Over a few days he scoped the house and routine, parked far and surveyed the surrounding hills on foot with a pair of binoculars. Details he noticed: the diplomat smoked Gauloises, had a hot blonde wife and a pale kid with dark hair, hired the same taxi every day. Dusty plastic covering was draped over the exposed parts of the house, which indicated to him a process of endless restoration. On two of the evenings, the diplomat read paperbacks outside beneath a mosquito trap. The days following those, Maniotis paid a local teenager he eyed for a burnout to follow the family into town. In the evenings the family dined well, but cheap and close to the home, the kind of people who knew the local restaurant owners by name, shook hands and showed off the kid and got the best table each time. Maniotis nor the youth ever saw the couple fight. He wondered why, if the diplomat had it this good, was his number up? Most probable: the diplomat was a fucking idiot.

The sixth day was spent at the beach most of the hours and Maniotis let them have that as a courtesy because he liked their life.
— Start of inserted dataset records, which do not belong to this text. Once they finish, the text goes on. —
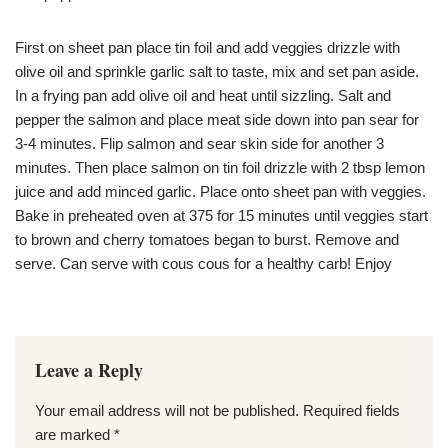
First on sheet pan place tin foil and add veggies drizzle with
olive oil and sprinkle garlic salt to taste, mix and set pan aside.
In a frying pan add olive oil and heat until sizzling. Salt and
pepper the salmon and place meat side down into pan sear for
3-4 minutes. Flip salmon and sear skin side for another 3
minutes. Then place salmon on tin foil drizzle with 2 tbsp lemon
juice and add minced garlic. Place onto sheet pan with veggies.
Bake in preheated oven at 375 for 15 minutes until veggies start
to brown and cherry tomatoes began to burst. Remove and
serve. Can serve with cous cous for a healthy carb! Enjoy
Leave a Reply
Your email address will not be published.
Required fields
are marked
*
Maniotis began to arrange action in his head. He would do it that night and catch the early morning ferry back to the mainland. The kid took the money, and the same evening on his way through town, Maniotis saw him drinking it away at a tavern.

He parked in the bushes and stepped off the bike. His phone rang and he answered, having forgotten he’d brought it. His mother’s voice calm and hoarse. Immediately he knew she’d been crying. He said very little and let the call bring its weight and he soon hung up and sat there a while, contemplating, leaned against the scooter.

Once the will returned, he approached the house on foot, prepared to deliver the family to their god. But he wouldn’t have to. The front door opened and the diplomat went for a walk along the concrete road out front of the property, puffing through several cigarettes like they were all the same one. He seemed stressed about something, throwing his arms around in frustration and cursing at the night. Hard island wind moved dry brush, masking most other sounds. He shadowed the diplomat and waited for him finish the moment. Maniotis came up behind him and there was barely enough time for any meeting of eyes, his hand over the diplomat’s mouth, the knife cracking a rib on its way to his heart. Above them the stars looked like the sun’s glare across waves of a darker ocean.

He let the diplomat down and held his hand and patiently prayed for him and his family.

The next morning he got on a different ferry, to Mykonos. He pitched the knife and the burner phone over the side and stayed on deck. He watched the dolphins.

He spent the night on the sand and the next day too. Maniotis left the beach only to get water. He walked and had dreams. In one of them, he was with his friend Kyriakos and they were fishing. They caught a baby shark from the water and dragged it to shore and killed it with stones. In another, the diplomat and his own father were playing at a roulette wheel and the ball spun and spun but never quite stopped on anything, and his father and the diplomat found themselves betting at first on where it would end and then, after some time, on when. The only dream he remembered clearly was one in which he had found an honest job at a factory, living with a woman, far from any water, maybe even in a different country. They had a son who was very young and whose face he couldn’t see.

Halfway through the following week he returned to the port and waited for the winds to die down, and for the next boat to arrive.